Born too early with a 50/50 chance of survival - now she helps save other premature babies
When Sabina Checketts holds her hand a certain way, the tiny scar on the back of it looks like a rocket ship. Checketts got the scar during the first few days of her life, during a tenuous struggle for survival, after she was born at 28 weeks—12 weeks prematurely. Her rocket ship scar, and a few other small ones, are marks left by lines inserted into her tiny, frail body to keep her alive.
"I don't point these out to parents," Checketts says, "but to me they're badges of honor, because I survived."
The parents she's referring to are the parents of her patients. Thirty-three years after her early birth, Checketts now works as a neonatal doctor in London.
Checketts decided to become a doctor at early age, when her mother routinely pointed out a man walking down the street on his way to the hospital and said, “That’s the doctor who saved your life”. That experience motivates her to be a source of positivity for the families of the babies she treats.
"When I talk to parents about the fact that I was premature, there always is a sense of surprise, I think a little bit even shock, you know. Oh, oh, and you're a doctor," Checketts says. "I think it's a nice way to say to them that prematurity shouldn't be a limit on what a child can do.”
"I mean, the advances we've made in even just the last 10, 15, 20 years mean the outcomes are much better than they used to be.
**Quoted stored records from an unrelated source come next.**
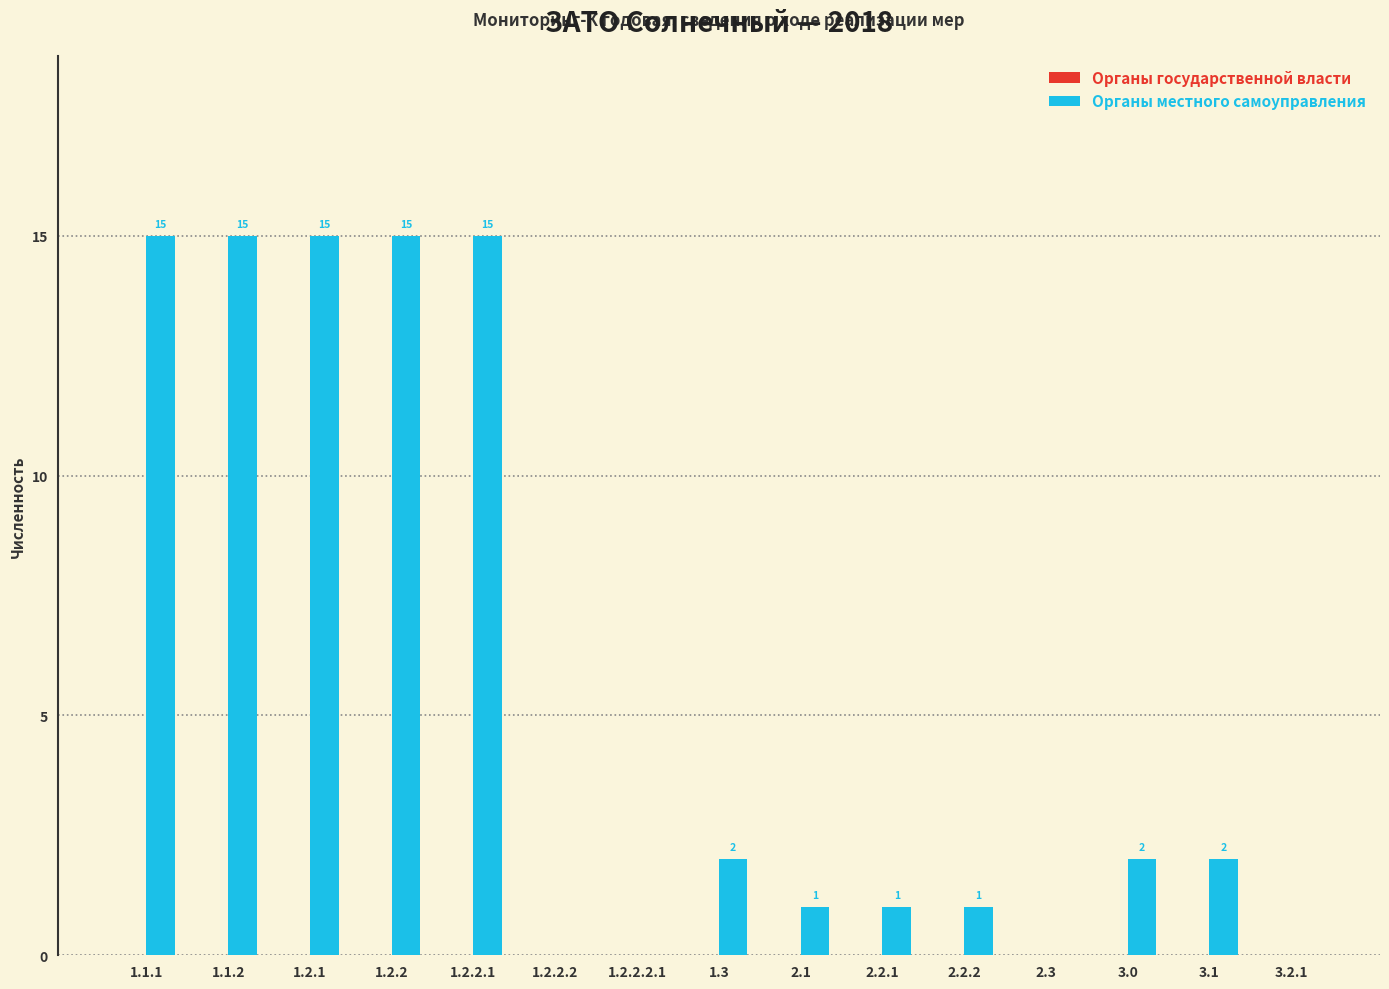

Is it true that the value at 2.1 is 1?

True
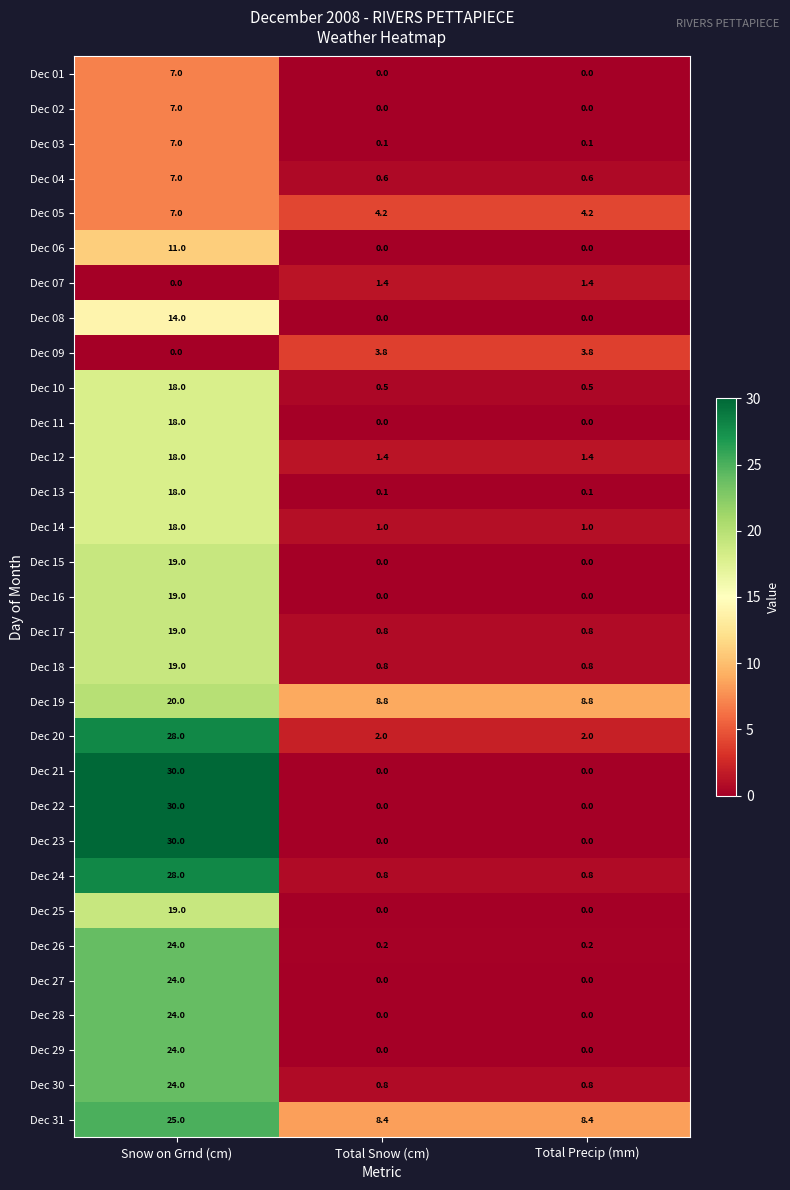

At which category does the chart reach its peak across all series?

Snow on Grnd (cm)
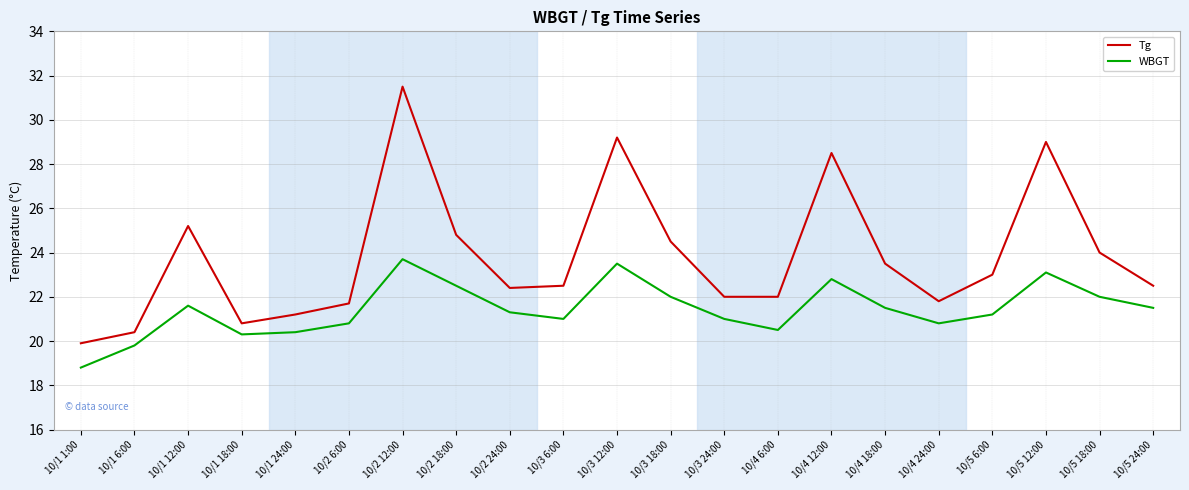

What is the minimum value for WBGT?

18.8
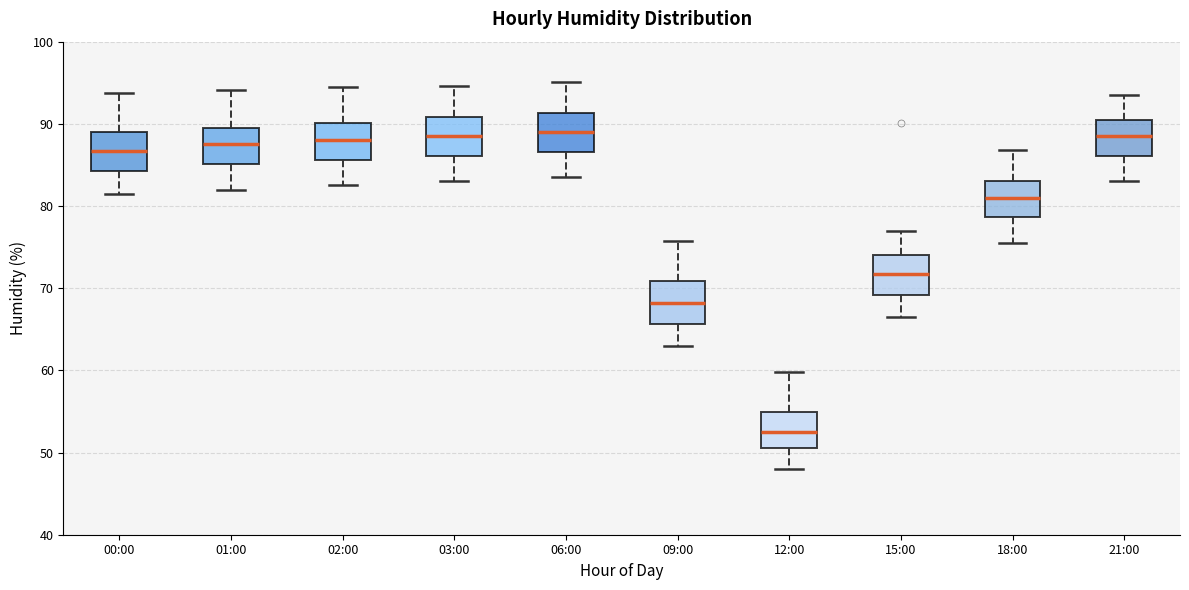

Reading left to right, transcribe this box plot: for each box, give where its median line is, the range the box spans, and where its two whiskers end, as read against the y-axis. The values are not printed on the chart, so give them approximately, as read against the axis.

00:00: median 87, box 84 to 89, whiskers 82 to 94
01:00: median 88, box 85 to 90, whiskers 82 to 94
02:00: median 88, box 86 to 90, whiskers 83 to 95
03:00: median 89, box 86 to 91, whiskers 83 to 95
06:00: median 89, box 87 to 91, whiskers 84 to 95
09:00: median 68, box 66 to 71, whiskers 63 to 76
12:00: median 53, box 51 to 55, whiskers 48 to 60
15:00: median 72, box 69 to 74, whiskers 67 to 77
18:00: median 81, box 79 to 83, whiskers 76 to 87
21:00: median 89, box 86 to 91, whiskers 83 to 94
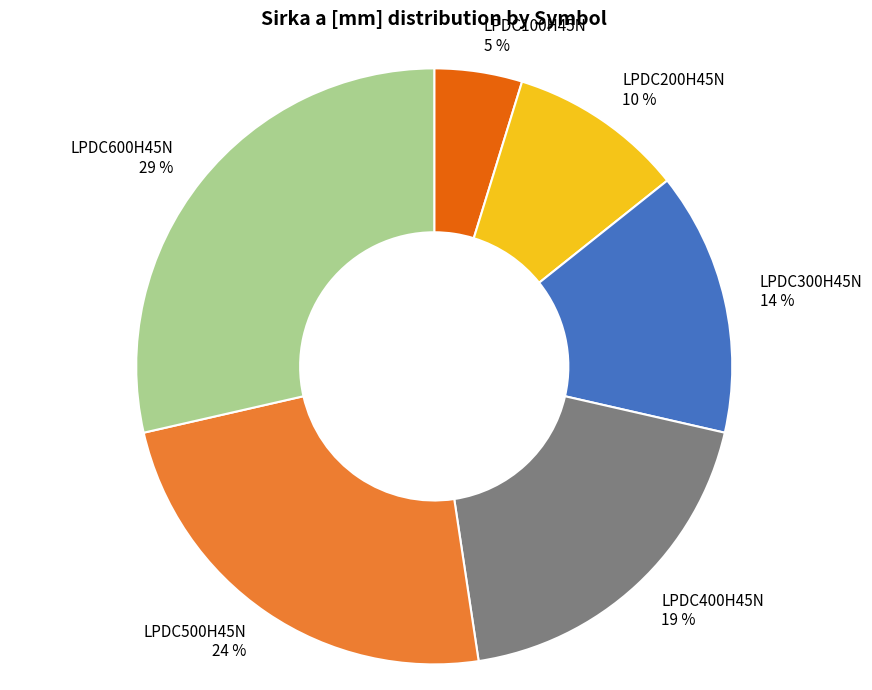

The LPDC600H45N slice represents 29% of the pie. True or false?

True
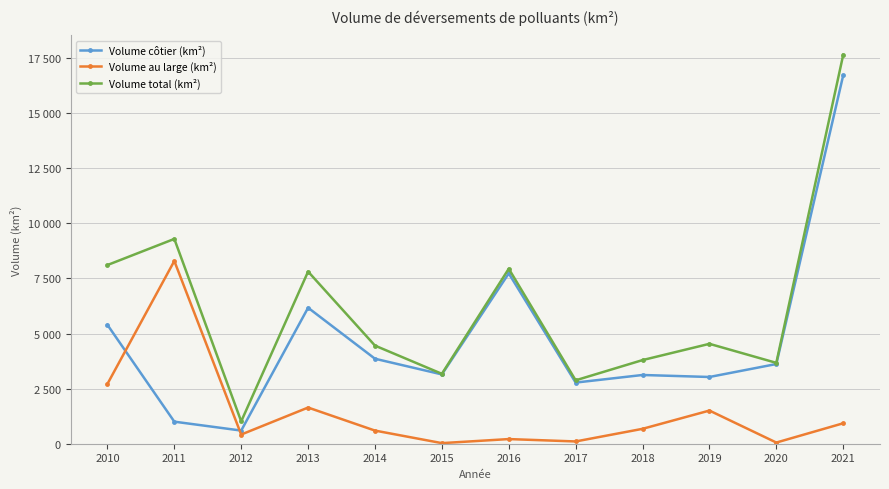

Which has a higher value, 2012 or 2020?

2020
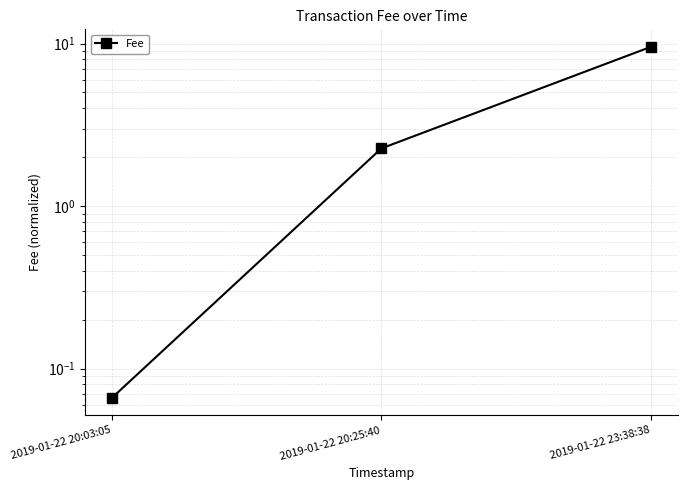

Rank the categories by value from highest to lowest.

2019-01-22 23:38:38, 2019-01-22 20:25:40, 2019-01-22 20:03:05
And seeing me, who developed before that, as a newborn doctor, I give them a sense of hope and possibility, I think."
Today, she uses vastly improved technologies and techniques to create better outcomes for other premature babies—and more hope for their parents.
As vulnerable premature babies fight to stay alive one of the most critical issues is something most people never think twice about—breathing. A pivotal advance in neonatal medicine—and one that has a major impact in adult critical care—has been the development of better ventilators.
"One of the main challenges for premature babies is with ventilation," says Checketts. "Their lungs are quite stiff when they're first born because they're so immature. They're very fragile."
The ventilator that helped Checketts survive was a far cry from what she sees today when she treats premature babies. "We've gone from a mode of ventilation where you were breathing for the baby to one now where we can breathe with the baby as well," she says.
One ventilation technique that breathes with the patient is called Neurally Adjusted Ventilatory Assist, or NAVA, developed by Getinge, a global leader in intensive care technology for both infants and adults.
Before NAVA, ventilation technology had advanced to the point that a sensor in the breathing tube alerted when a baby was trying to breathe in, and the machine supplied a breath. But there was lag time, resulting in the machine sometimes not supplying air when the lungs called for it, or forcing air into frail lungs that were not ready for it - a problem amplified by premature babies' tendency to take short, rapid and uneven breaths.
Sherry Courtney, a director of clinical research in neonatology, who has worked with premature babies since the 1980's explains, "The diaphragm is a muscle. When it contracts, we're going to breathe. When it relaxes, we're going to exhale. So, NAVA senses the breathing using a catheter that goes down into the stomach and rests close to the diaphragm."
Courtney says she's observed many babies who switch to a NAVA-enabled ventilator almost immediately become more comfortable and less irritable. Their oxygen needs decrease, as do pressure and volume requirements. Babies can be more restful and concentrate energy on the single most important thing they can do during their premature stage—grow.
"We have been switching in our unit more and more to NAVA because the babies seem to love it," Courtney says.
NAVA is also approved for adults, and the features that make the technique successful for neonates translate well to adult patients.
Adults on ventilators generally start with a functioning diaphragm, but it becomes weaker quickly. Getinge’s Medical Director Miray Kärnekull says that advanced ventilator technologies like NAVA are used regularly in adult patients in Europe to keep patients' diaphragm muscles active.
“It’s really a groundbreaking technology”, says Kärnekull. “NAVA gives the clinician a way to personalize not only the ventilation, but also the weaning process for adult patients”.
And in a very recent multicenter randomized controlled trial, results showed that patients with acute respiratory failure on NAVA spent significantly less time on the ventilator and experienced less extubation failure compared to conventional lung-protective mechanical ventilation.